Extracted text:
▽
---
name: codespelunker
description: Ranked structural code search with codespelunker; use grep for exact regex/literal scans.
compatibility: Requires the codespelunker extension plus cs available in PATH.
---

# Codespelunker

Use the `codespelunker` tool alongside `grep` when you want **better-ranked and more structurally aware results** than plain grep.

## When to Use It

Use `codespelunker` when you need to:

- find the most relevant implementation, not just every text hit
- search by concept or intent using normal code terms
- jump to declarations or call sites
- search only in code, comments, or strings
- narrow by extension, language, or path before reading files
- explore a subsystem without dumping a massive grep result into context

Use plain `grep` when you specifically need:

- exact raw regex or literal matching
- shell pipelines or command-line post-processing
- a very fast broad text scan where ranking does not matter
- output that must exactly match grep behavior

## Default Search Budget

The extension already keeps output small. Keep your own searches disciplined too:

1. Start with the default result limit.
2. Narrow with `path`, `includeExt`, `language`, or `mode` before increasing breadth.
3. Only raise `resultLimit` when exploring broadly or when the first pass is clearly insufficient.
4. Read promising files after search instead of asking for huge snippets.
5. Switch to `grep` if exact text/regex behavior is the better fit for the task.

## Parameter Guide

### Core

- `query` — required search query
- `path` — optional file or directory scope
- `resultLimit` — small by default; only increase when needed
- `snippetLength` — keep small unless the user asks for broader context

### Structural filters

- `mode: "code"` — code only
- `mode: "comments"` — comments only
- `mode: "strings"` — string literals only
- `mode: "declarations"` — definitions / declarations
- `mode: "usages"` — call sites / references

### Ranking and narrowing

- `gravity: "brain"` — favor more complex implementation files
- `gravity: "logic"` — mild implementation bias
- `gravity: "off"` — pure text relevance
- `includeExt` — comma-separated extensions such as `ts,tsx,md`
- `language` — comma-separated language names such as `TypeScript,Go`
- `caseSensitive` — enable only when exact case matters
- `dedup` — collapse repeated identical matches

## Good First Searches

### Find the implementation

Use when the user describes behavior or a subsystem:

```text
codespelunker({
  query: "theme selection and bootstrap settings",
  includeExt: "ts,json"
})
```

### Jump to definitions

```text
codespelunker({
  query: "permission gate",
  mode: "declarations",
  includeExt: "ts"
})
```

### Find call sites / usages

```text
codespelunker({
  query: "reload runtime",
  mode: "usages",
  includeExt: "ts"
})
```

### Search only comments or strings

```text
codespelunker({
  query: "TODO OR FIXME OR HACK",
  mode: "comments",
  resultLimit: 4
})
```

```text
codespelunker({
  query: "error",
  mode: "strings",
  resultLimit: 4
})
```

### Focus on a subdirectory first

```text
codespelunker({
  query: "tool registration and prompt guidelines",
  path: "extensions",
  includeExt: "ts"
})
```

### Bias toward the real implementation

```text
codespelunker({
  query: "authentication",
  gravity: "brain"
})
```

## Workflow

1. Search with `codespelunker`.
2. Pick 1-3 promising results.
3. Use `read` on those files.
4. Refine with `path`, `mode`, or `includeExt` if results are noisy.
5. Fall back to `grep` only if exact text/regex behavior is the real need.

## Fallback

If the extension is unavailable but `cs` exists, you may use bash as a last resort with similar constraints:

```bash
cs "query" --dir . --format json --snippet-mode lines --snippet-count 1 --result-limit 6 --snippet-length 180
```

Prefer the dedicated tool when it is available because it already formats and truncates output for the model.
△
Exercise directions:
Answer these questions from the codespelunker guide:
(a) Which `mode` value limits a search to string literals?
(b) Which `gravity` setting gives pure text relevance?
(c) In the workflow, how many promising results should be picked after searching?
The listing that follows comes from a separate source and is unrelated to the codespelunker guide.

Recorded information:
▽
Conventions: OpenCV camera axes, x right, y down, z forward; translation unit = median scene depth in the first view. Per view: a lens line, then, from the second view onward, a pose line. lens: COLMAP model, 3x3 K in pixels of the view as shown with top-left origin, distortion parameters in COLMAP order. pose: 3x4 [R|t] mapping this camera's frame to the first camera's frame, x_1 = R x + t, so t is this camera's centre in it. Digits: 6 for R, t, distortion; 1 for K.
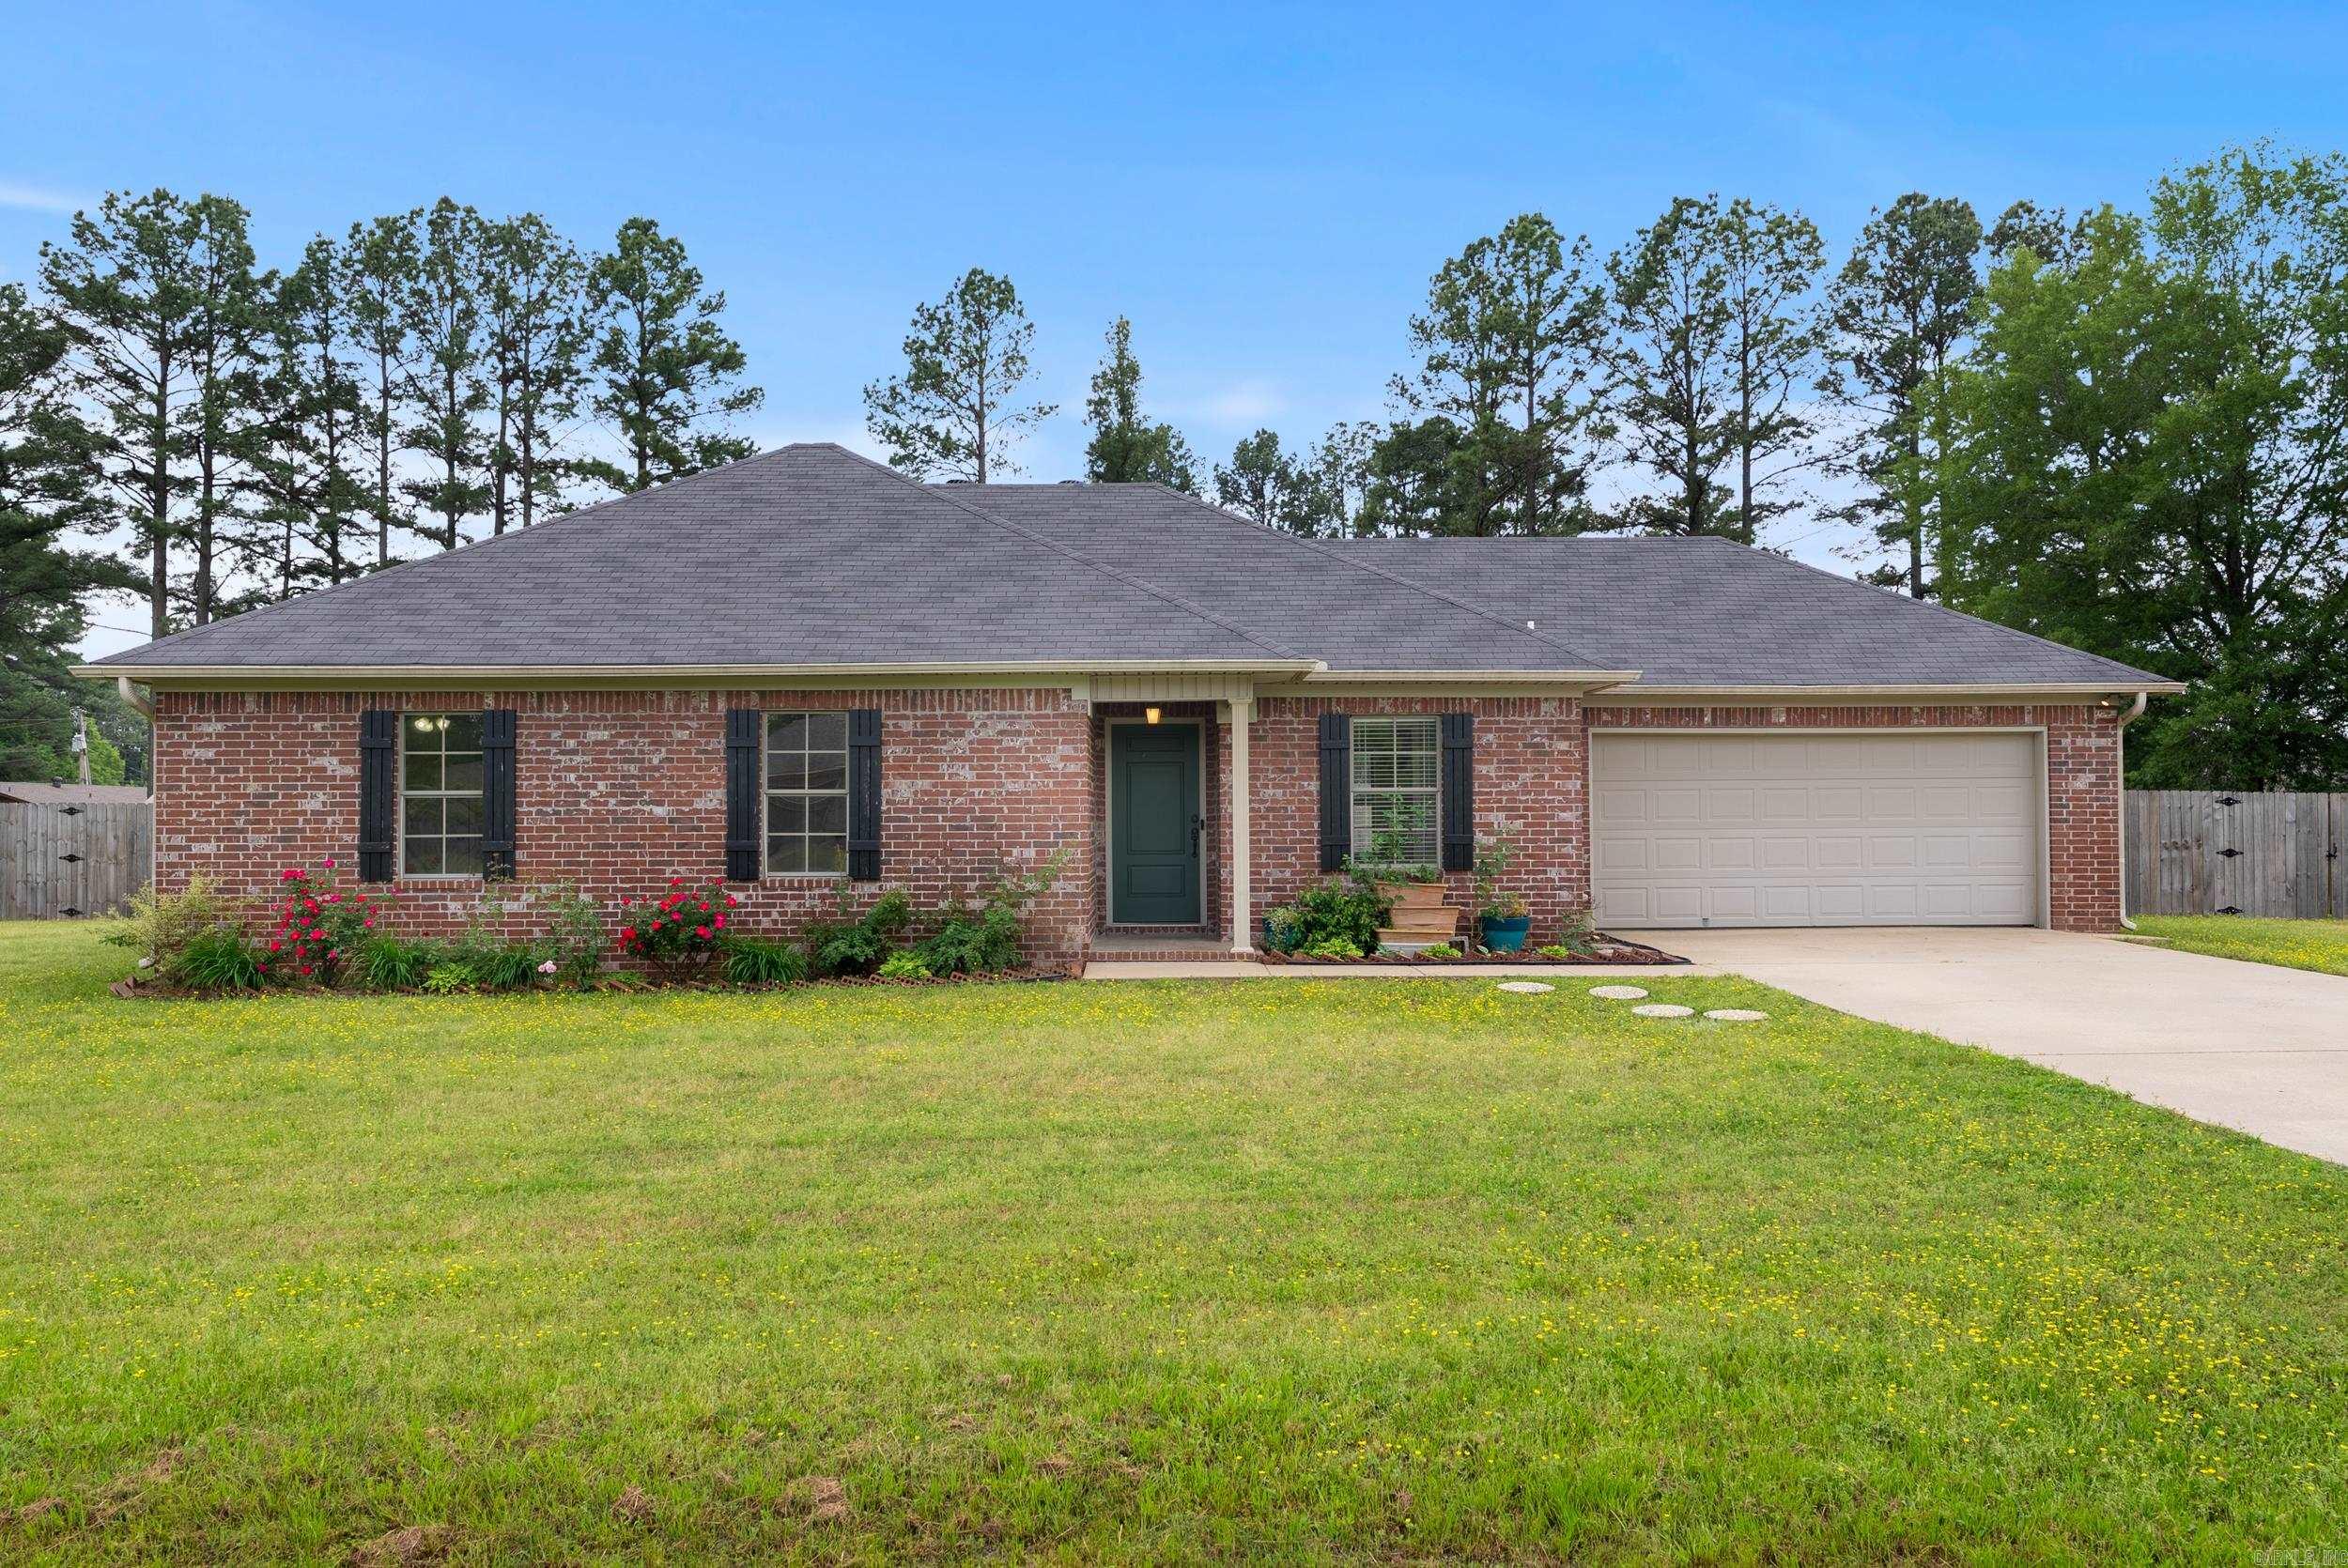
△
Result of this exercise:
(a) `mode: "strings"`
(b) `gravity: "off"`
(c) 1-3